Each record below must be reproduced exactly as it reads, with its images omitted.

RECORDS SUPPLIED:
----------
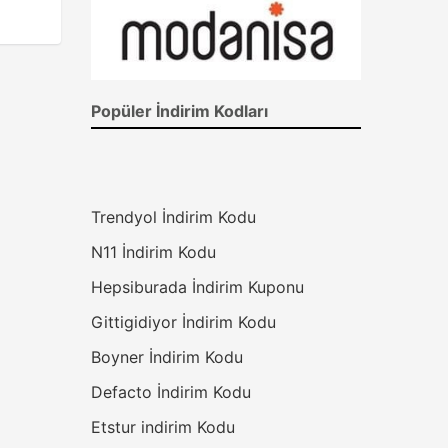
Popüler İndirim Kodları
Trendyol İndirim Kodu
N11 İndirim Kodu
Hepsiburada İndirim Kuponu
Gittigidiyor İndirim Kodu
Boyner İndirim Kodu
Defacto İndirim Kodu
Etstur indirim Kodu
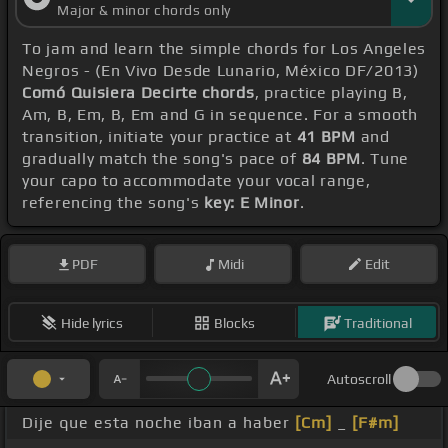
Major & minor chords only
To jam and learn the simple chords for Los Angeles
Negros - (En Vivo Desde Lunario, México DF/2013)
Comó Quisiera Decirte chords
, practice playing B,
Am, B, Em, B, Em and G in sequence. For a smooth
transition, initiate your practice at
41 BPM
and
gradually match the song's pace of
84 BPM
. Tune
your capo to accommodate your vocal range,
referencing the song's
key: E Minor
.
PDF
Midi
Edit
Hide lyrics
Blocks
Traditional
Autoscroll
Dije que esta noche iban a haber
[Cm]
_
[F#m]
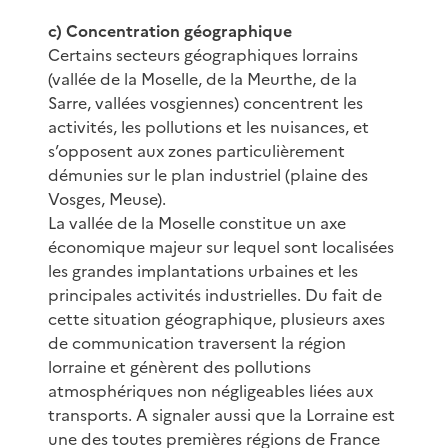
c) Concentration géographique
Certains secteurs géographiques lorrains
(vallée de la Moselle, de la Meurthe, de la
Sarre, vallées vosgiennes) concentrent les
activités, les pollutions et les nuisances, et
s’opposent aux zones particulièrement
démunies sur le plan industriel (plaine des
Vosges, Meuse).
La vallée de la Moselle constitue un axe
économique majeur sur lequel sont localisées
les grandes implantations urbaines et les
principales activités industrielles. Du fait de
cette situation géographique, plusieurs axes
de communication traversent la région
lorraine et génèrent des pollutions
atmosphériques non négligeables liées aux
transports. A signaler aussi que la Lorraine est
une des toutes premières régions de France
----------
RESULT:
Popüler İndirim Kodları
Trendyol İndirim Kodu
N11 İndirim Kodu
Hepsiburada İndirim Kuponu
Gittigidiyor İndirim Kodu
Boyner İndirim Kodu
Defacto İndirim Kodu
Etstur indirim Kodu
Major & minor chords only
To jam and learn the simple chords for Los Angeles
Negros - (En Vivo Desde Lunario, México DF/2013)
Comó Quisiera Decirte chords
, practice playing B,
Am, B, Em, B, Em and G in sequence. For a smooth
transition, initiate your practice at
41 BPM
and
gradually match the song's pace of
84 BPM
. Tune
your capo to accommodate your vocal range,
referencing the song's
key: E Minor
.
PDF
Midi
Edit
Hide lyrics
Blocks
Traditional
Autoscroll
Dije que esta noche iban a haber
[Cm]
_
[F#m]
c) Concentration géographique
Certains secteurs géographiques lorrains
(vallée de la Moselle, de la Meurthe, de la
Sarre, vallées vosgiennes) concentrent les
activités, les pollutions et les nuisances, et
s’opposent aux zones particulièrement
démunies sur le plan industriel (plaine des
Vosges, Meuse).
La vallée de la Moselle constitue un axe
économique majeur sur lequel sont localisées
les grandes implantations urbaines et les
principales activités industrielles. Du fait de
cette situation géographique, plusieurs axes
de communication traversent la région
lorraine et génèrent des pollutions
atmosphériques non négligeables liées aux
transports. A signaler aussi que la Lorraine est
une des toutes premières régions de France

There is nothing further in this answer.